The good news is that by 2025, spending on digital is expected to be 1.2X of legacy engineering spending based on optimistic growth projections by Zinnov. Digital is expected to drive the growth at 18% CAGR, whereas legacy spending will remain stagnant. Next-gen engineering technologies and trends are expected to drive this spending growth in the ER&D market, which will benefit from increased technology budgets.

Need for Reliable Partners

Before the pandemic, enterprises tapped into latent expertise and proven engagement models by partnering with multiple specialist vendors. During the pandemic, however, enterprises had to quickly scale up offerings and expand portfolios with new solutions while minimizing face-to-face interactions with partners. As a matter of convenience and safety, one-stop-shops became the top priority to help reduce touchpoints and overall costs - a practice that has since remained prevalent across industries.

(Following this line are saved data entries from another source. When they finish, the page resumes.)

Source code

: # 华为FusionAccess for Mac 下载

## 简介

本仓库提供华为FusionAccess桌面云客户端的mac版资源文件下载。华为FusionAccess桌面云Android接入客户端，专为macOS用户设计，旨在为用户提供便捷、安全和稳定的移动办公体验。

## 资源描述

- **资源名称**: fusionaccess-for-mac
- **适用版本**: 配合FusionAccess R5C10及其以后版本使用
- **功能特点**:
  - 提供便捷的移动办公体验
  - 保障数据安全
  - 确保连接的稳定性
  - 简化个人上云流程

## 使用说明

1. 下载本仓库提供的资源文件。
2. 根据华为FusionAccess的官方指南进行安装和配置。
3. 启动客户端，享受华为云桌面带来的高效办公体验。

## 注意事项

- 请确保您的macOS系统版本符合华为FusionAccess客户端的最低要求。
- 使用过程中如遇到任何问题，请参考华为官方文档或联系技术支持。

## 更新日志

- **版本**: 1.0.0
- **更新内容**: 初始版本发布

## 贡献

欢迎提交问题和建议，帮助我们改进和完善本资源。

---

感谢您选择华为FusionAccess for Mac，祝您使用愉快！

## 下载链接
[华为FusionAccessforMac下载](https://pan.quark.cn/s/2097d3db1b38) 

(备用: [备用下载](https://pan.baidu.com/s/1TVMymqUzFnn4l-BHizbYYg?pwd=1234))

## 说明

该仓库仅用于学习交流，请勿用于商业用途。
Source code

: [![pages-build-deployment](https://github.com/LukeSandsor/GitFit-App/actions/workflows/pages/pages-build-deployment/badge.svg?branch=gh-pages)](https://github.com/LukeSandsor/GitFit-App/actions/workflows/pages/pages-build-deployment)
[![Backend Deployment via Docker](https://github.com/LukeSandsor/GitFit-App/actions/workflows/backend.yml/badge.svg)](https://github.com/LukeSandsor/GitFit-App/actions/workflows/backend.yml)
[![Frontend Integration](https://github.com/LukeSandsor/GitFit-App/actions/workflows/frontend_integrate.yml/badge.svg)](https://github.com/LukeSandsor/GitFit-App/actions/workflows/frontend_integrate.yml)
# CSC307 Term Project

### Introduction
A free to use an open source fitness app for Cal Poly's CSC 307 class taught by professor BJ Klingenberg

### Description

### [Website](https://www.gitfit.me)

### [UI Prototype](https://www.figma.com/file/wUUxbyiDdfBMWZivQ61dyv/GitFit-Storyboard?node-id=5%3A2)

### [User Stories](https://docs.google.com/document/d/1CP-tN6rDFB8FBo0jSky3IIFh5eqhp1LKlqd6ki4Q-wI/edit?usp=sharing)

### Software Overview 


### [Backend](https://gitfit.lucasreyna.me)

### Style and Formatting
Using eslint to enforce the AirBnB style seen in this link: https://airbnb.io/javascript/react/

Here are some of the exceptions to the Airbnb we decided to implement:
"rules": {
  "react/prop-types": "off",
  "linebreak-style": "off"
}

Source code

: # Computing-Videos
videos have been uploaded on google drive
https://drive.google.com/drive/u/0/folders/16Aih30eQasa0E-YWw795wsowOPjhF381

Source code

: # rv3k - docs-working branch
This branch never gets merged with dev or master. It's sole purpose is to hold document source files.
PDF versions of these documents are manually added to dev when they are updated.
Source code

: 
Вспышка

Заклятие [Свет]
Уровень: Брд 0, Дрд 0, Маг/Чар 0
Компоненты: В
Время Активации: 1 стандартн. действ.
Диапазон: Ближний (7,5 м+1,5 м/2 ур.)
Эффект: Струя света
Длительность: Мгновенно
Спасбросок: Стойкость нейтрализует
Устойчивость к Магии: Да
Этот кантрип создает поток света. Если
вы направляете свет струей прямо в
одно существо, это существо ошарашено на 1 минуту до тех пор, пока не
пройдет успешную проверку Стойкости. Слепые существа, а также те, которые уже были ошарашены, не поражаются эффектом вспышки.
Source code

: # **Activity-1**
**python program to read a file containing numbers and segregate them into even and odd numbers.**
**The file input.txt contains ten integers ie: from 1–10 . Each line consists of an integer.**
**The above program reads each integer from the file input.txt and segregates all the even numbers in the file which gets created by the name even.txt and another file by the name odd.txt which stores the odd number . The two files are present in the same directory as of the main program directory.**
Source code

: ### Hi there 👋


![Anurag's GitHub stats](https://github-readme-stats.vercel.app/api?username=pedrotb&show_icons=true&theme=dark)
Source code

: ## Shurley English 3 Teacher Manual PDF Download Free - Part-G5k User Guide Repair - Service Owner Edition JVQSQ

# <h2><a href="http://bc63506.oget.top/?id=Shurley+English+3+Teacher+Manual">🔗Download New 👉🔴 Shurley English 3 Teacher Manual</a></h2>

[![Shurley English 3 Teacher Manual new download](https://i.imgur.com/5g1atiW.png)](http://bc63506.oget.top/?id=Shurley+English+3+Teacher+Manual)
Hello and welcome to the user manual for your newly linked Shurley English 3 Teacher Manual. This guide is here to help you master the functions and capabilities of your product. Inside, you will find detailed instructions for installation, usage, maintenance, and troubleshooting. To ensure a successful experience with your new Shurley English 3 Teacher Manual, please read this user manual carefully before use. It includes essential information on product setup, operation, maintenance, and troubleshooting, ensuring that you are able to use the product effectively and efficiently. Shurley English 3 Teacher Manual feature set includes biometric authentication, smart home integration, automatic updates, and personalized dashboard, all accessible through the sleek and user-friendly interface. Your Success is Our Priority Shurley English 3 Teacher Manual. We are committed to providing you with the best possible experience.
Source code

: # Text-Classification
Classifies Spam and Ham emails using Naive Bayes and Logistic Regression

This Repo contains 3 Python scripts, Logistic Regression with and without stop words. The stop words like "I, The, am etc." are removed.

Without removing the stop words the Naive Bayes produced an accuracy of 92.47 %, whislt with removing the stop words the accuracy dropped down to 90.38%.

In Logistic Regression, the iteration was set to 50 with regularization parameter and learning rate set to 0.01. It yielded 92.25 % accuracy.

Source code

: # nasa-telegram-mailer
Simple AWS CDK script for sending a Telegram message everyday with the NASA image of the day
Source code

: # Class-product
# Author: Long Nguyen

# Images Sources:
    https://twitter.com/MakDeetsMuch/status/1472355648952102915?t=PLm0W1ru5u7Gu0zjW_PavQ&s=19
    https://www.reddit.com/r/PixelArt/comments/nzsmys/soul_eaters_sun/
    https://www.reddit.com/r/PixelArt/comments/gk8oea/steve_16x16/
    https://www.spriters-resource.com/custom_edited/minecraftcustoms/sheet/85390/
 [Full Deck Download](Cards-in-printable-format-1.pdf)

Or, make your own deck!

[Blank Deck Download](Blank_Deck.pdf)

Through this experience, enterprises now realize the benefits of an end-to-end partner to help them with efficient project management possibilities. They can get better cost structures and seamless assistance in portfolio expansion and digital transformation.

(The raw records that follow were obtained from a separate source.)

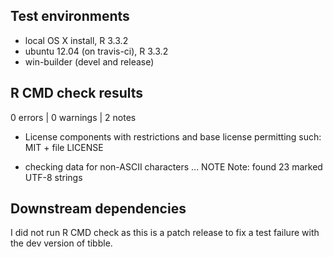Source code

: ## Test environments
* local OS X install, R 3.3.2
* ubuntu 12.04 (on travis-ci), R 3.3.2
* win-builder (devel and release)

## R CMD check results

0 errors | 0 warnings | 2 notes

* License components with restrictions and base license permitting such:
  MIT + file LICENSE
  
* checking data for non-ASCII characters ... NOTE
  Note: found 23 marked UTF-8 strings

## Downstream dependencies

I did not run R CMD check as this is a patch release to fix a test failure 
with the dev version of tibble.
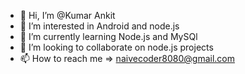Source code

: - 👋 Hi, I’m @Kumar Ankit
- 👀 I’m interested in Android and node.js
- 🌱 I’m currently learning Node.js and MySQl
- 💞️ I’m looking to collaborate on node.js projects
- 📫 How to reach me => naivecoder8080@gmail.com

<!---
naivecoder80/naivecoder80 is a ✨ special ✨ repository because its `README.md` (this file) appears on your GitHub profile.
You can click the Preview link to take a look at your changes.
--->
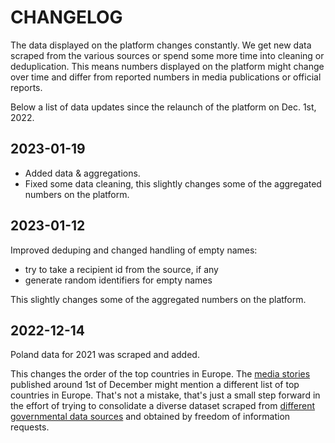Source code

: # CHANGELOG

The data displayed on the platform changes constantly. We get new data scraped
from the various sources or spend some more time into cleaning or
deduplication. This means numbers displayed on the platform might change over
time and differ from reported numbers in media publications or official
reports.

Below a list of data updates since the relaunch of the platform on Dec. 1st, 2022.

## 2023-01-19

- Added [](https://ec.europa.eu/eurostat/web/nuts/national-structures) data & aggregations.
- Fixed some data cleaning, this slightly changes some of the aggregated numbers on the platform.


## 2023-01-12

Improved deduping and changed handling of empty names:
- try to take a recipient id from the source, if any
- generate random identifiers for empty names

This slightly changes some of the aggregated numbers on the platform.


## 2022-12-14

Poland data for 2021 was scraped and added.

This changes the order of the top countries in Europe. The
[media stories](https://farmsubsidy.org/stories) published around 1st of
December might mention a different list of top countries in Europe. That's not
a mistake, that's just a small step forward in the effort of trying to
consolidate a diverse dataset scraped from
[different governmental data sources](https://agriculture.ec.europa.eu/common-agricultural-policy/financing-cap/beneficiaries_en#bycountry)
and obtained by freedom of information requests.

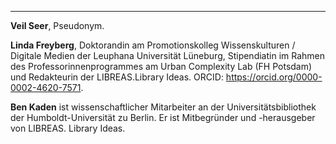 ---
**Veil Seer**, Pseudonym.

**Linda Freyberg**, Doktorandin am Promotionskolleg Wissenskulturen / Digitale Medien der Leuphana Universität Lüneburg, Stipendiatin im Rahmen des Professorinnenprogrammes am Urban Complexity Lab (FH Potsdam) und Redakteurin der LIBREAS.Library Ideas. ORCID: <https://orcid.org/0000-0002-4620-7571>.

**Ben Kaden** ist wissenschaftlicher Mitarbeiter an der Universitätsbibliothek der Humboldt-Universität zu Berlin. Er ist Mitbegründer und -herausgeber von LIBREAS. Library Ideas.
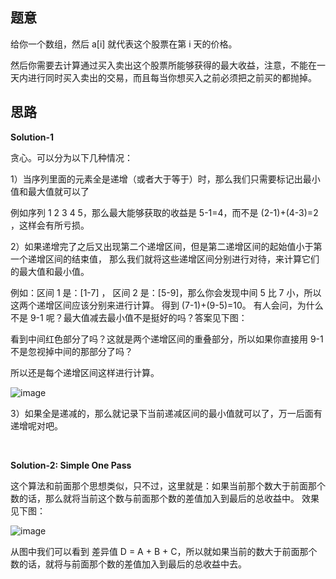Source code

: ## 题意
   给你一个数组，然后 a[i] 就代表这个股票在第 i 天的价格。
   
   然后你需要去计算通过买入卖出这个股票所能够获得的最大收益，注意，不能在一天内进行同时买入卖出的交易，而且每当你想买入之前必须把之前买的都抛掉。
   
## 思路
   **Solution-1**
   
   贪心。可以分为以下几种情况：
   
   1）当序列里面的元素全是递增（或者大于等于）时，那么我们只需要标记出最小值和最大值就可以了
   
   例如序列 1 2 3 4 5，那么最大能够获取的收益是 5-1=4，而不是 (2-1)+(4-3)=2 ，这样会有所亏损。
   
   2）如果递增完了之后又出现第二个递增区间，但是第二递增区间的起始值小于第一个递增区间的结束值，
   那么我们就将这些递增区间分别进行对待，来计算它们的最大值和最小值。
   
   例如：区间 1 是：[1-7] ， 区间 2 是：[5-9]，那么你会发现中间 5 比 7 小，所以这两个递增区间应该分别来进行计算。
   得到 (7-1)+(9-5)=10。 有人会问，为什么不是 9-1 呢？最大值减去最小值不是挺好的吗？答案见下图：
   
   看到中间红色部分了吗？这就是两个递增区间的重叠部分，所以如果你直接用 9-1 不是忽视掉中间的那部分了吗？
   
   所以还是每个递增区间这样进行计算。
   
   ![image](https://user-images.githubusercontent.com/16880879/42282656-cb427994-7fd9-11e8-917f-5dfc678b51a0.png)
   
   3）如果全是递减的，那么就记录下当前递减区间的最小值就可以了，万一后面有递增呢对吧。
   
   </br>
   
   **Solution-2: Simple One Pass**
   
   这个算法和前面那个思想类似，只不过，这里就是：如果当前那个数大于前面那个数的话，那么就将当前这个数与前面那个数的差值加入到最后的总收益中。
   效果见下图：
   
   ![image](https://leetcode.com/media/original_images/122_maxprofit_2.PNG)
   
   从图中我们可以看到 差异值 D = A + B + C，所以就如果当前的数大于前面那个数的话，就将与前面那个数的差值加入到最后的总收益中去。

The Solution: End-to-End Engineering by UST

UST, a leading digital transformation player, has built end-to-end digital engineering offerings that address enterprise-grade, next-gen engineering challenges.

UST helps enterprises bridge the gap between supply and customer demands across next-gen engineering segments such as Cloud, Artificial Intelligence, Machine Learning, the Internet of Things, and others, by offering one-stop-shop solutions and a robust and attractive partner ecosystem.

We deliver customized solutions across semiconductors, medical devices, smart devices, retail, and other verticals. Customers engage UST because we provide faster development cycles and go-to-market strategies with fewer touchpoints, thus positively impacting their P&L and creating differentiation among peers.